As federal negotiators work to forge consensus on the bipartisan infrastructure bill and the Biden administration’s Build Back Better plan, it is critically important that climate smart agriculture, water infrastructure and clean energy investments be retained.
As SfL’s representatives have been championing this week in Glasgow at COP 26, the needs and capabilities of farmers, ranchers and foresters to sustainably intensify production, adapt and enhance resilience and reduce greenhouse gas emissions have been underappreciated and undervalued.
By increasing investments in agriculture, America can show the world the value of utilizing working lands to address mega-challenges like climate change. It’s time to act and show how agriculture can be enabled as a high value climate smart solution pathway.
Investments in clean energy and fighting climate change in the current measures include $320 billion in 10-year expanded tax credits for utility-scale and residential clean energy, transmission and manufacturing. It also offers $105 billion for investments and incentives to address extreme weather, such as wildfires, droughts and hurricanes that address agriculture, forestry and wetlands. A $110-billion measure would, among other expenditures fund incentives targeted to spur new domestic supply chains and technologies, like solar, batteries and advanced materials.
More than $90 billion is set aside for the measure’s agriculture provisions, including climate smart practices (the plan would pay $25 per acre for cover crops), and efforts that offer assistance for rural development and forestry.
The measure would provide $8 billion for western water infrastructure in an effort to address ongoing drought conditions there. Under the plan, investments would be made in aging infrastructure, including $1.15 billion for water storage, groundwater storage and conveyance. Funds would also be provided for water recycling, desalination, rural water projects, dam safety, the Colorado River Basin Drought Contingency plan, waterSMART grants (which includes investments to modernize existing infrastructure), watershed health and aquatic ecosystems.
The measure would set aside $960 million for biofuel infrastructure, but also revise current biofuel tax incentives for biofuels. The plan would continue the $1-per-gallon tax credit for biodiesel and renewable diesel through 2026, then replace it with a low-carbon fuel credit extended to sustainable aviation fuel (SAF) and advanced biofuels, including ethanol produced with carbon-capture technology.

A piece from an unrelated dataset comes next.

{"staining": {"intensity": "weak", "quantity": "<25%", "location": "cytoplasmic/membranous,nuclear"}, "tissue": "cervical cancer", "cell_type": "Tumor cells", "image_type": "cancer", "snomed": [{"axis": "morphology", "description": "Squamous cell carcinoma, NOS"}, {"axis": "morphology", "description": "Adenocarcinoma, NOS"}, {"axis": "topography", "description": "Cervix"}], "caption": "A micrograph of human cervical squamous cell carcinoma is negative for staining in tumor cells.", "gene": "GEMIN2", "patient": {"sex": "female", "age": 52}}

The reduced package still offers big jumps in spending for farm bill conservation programs such as the Environmental Quality Incentives Program (EQIP), which provides financial and technical assistance to producers and non-industrial forest managers to address natural resource concerns. EQIP aims to deliver environmental benefits such as improved water and air quality, conserved ground and surface water, increased soil health and reduced soil erosion and sedimentation, improved or created wildlife habitat, and mitigation against drought and increasing weather volatility.
Also boosted in the plan is money for the Conservation Stewardship Program, which helps build on existing conservation efforts, including efforts to improve grazing conditions, increase crop resiliency, or develop wildlife habitat. The program helps operators identify natural resource problems and provide technical and financial assistance to address those problems, such as soil loss, excess water, airborne soil particles and greenhouse gas emissions (GHGs).
SfL commends the Biden administration and congressional leaders for acknowledging our long-held belief that agriculture can lead the fight to stem climate change and provide solutions to many other equally important global sustainable development goals. SfL urges stakeholders to tell lawmakers to retain provisions in both of these coupled measures that would incentivize growers to implement climate smart agriculture and forestry practices that sequester carbon, reduce emissions, enhance delivery of ecosystem services and create new and better market opportunities for rural America.